Only one of Kenny’s girlfriends has ever said he’s good in bed. But she has to. She’s his mom.
how did Stephan hawking please his woman he uses a hard drive.
Flippity floppity women are property
Why does Dr. Pepper come in a bottle? Because his wife died.
Q: What did the skeleton say when he proposed to his girlfriend? A: Will you marrow me?
Why did the astronaut break up with his girlfriend? - Because he needed some space.
A woman gets rid of polish with chemicals and no one bats an eye The Germans got rid of polish with chemicals and everyone lost their mind
What is easier to pick up the heavier it gets? Women.
Me at the Oscars when i see Jada Pinkett Smith, me, I said: “G.I. Jane 2, more like G.I Jada 2, can’t wait to see it” So will smith is laughing and then suddenly, Suddenly Will Smith walks up to me and punches me in the face Me: "Ow, oh, wow. Will Smith just smacked the shit out of me.” My nigcka Smith goes: “KEEP MY WIFE’S NAME OUT OF YOUR f@ckING MOUTH! ” Me: “Maybe you should focus on keeping her friends out of hers”

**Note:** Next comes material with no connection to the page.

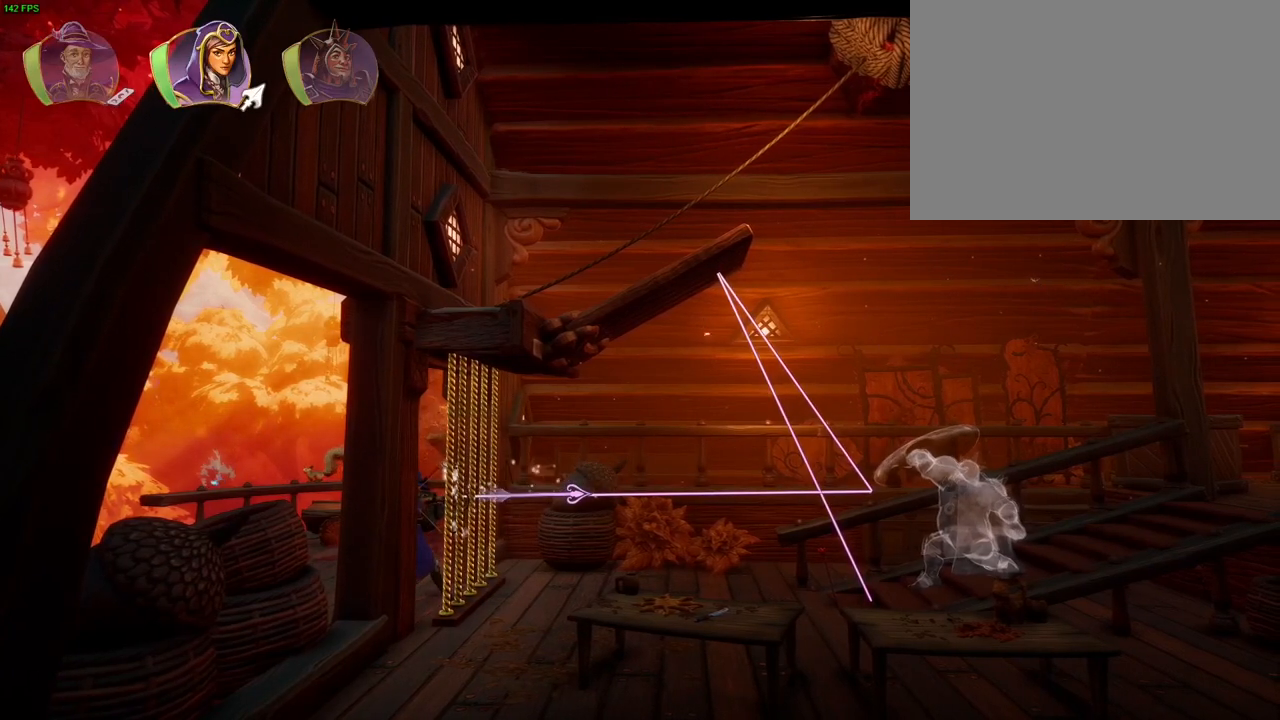
{"dt_ms": 500, "buttons": [], "left_stick": "center", "right_stick": "right", "events": []}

An artist is commissioned to create a painting celebrating Soviet-Polish friendship, to be called “Lenin in Poland.” When the painting is unveiled at the Kremlin, there is a gasp from the invited guests. The painting depicts Lenin’s wife naked in bed with Leon Trotsky. “But this is a travesty! Where is Lenin? ” Asks one of the guests. “Lenin is in Poland,” replies the painter.
A kid tell me he was gonna f$&k my mom on Fortnite! So I toldhim I was gonna double pump his mom untill she was wet like moisty meyers like if your not A GAY dislike if your furry repost if you HATE blacks omment for VBUCKS sub to me on youtube its my friend and he has aids send himjoeide53rygq2ej/le nb rfcshsu 3nurtv N3Q5UERIUGWTC7w2VWGYEHIWAWASERYAANFYINSIDEFREHJOBUGFUYWUSGRFYDIDYFRG911
The other day, my wife asked me to pass her lipstick but I accidentally passed her a glue stick. She still isn’t talking to me.
What do you do after your girlfriend with two broken legs dumps you? Take her wheel chair, she’ll come crawling back.
Little Jonny just came back from quarantine with his girlfriend Sally. They both said they had to go to the bathroom. When they came back Sally was coughing up a storm. The teacher said you need to be quarantined again. No sally said I was just in the bathroom choking on something that grown-ups especially women like. Then the teacher faints.
At the resturant, the waitress starts flirting with me. “She must have COVID,” my wife said. “Why?” I asked. “Cuz she clearly has no taste.” She responded.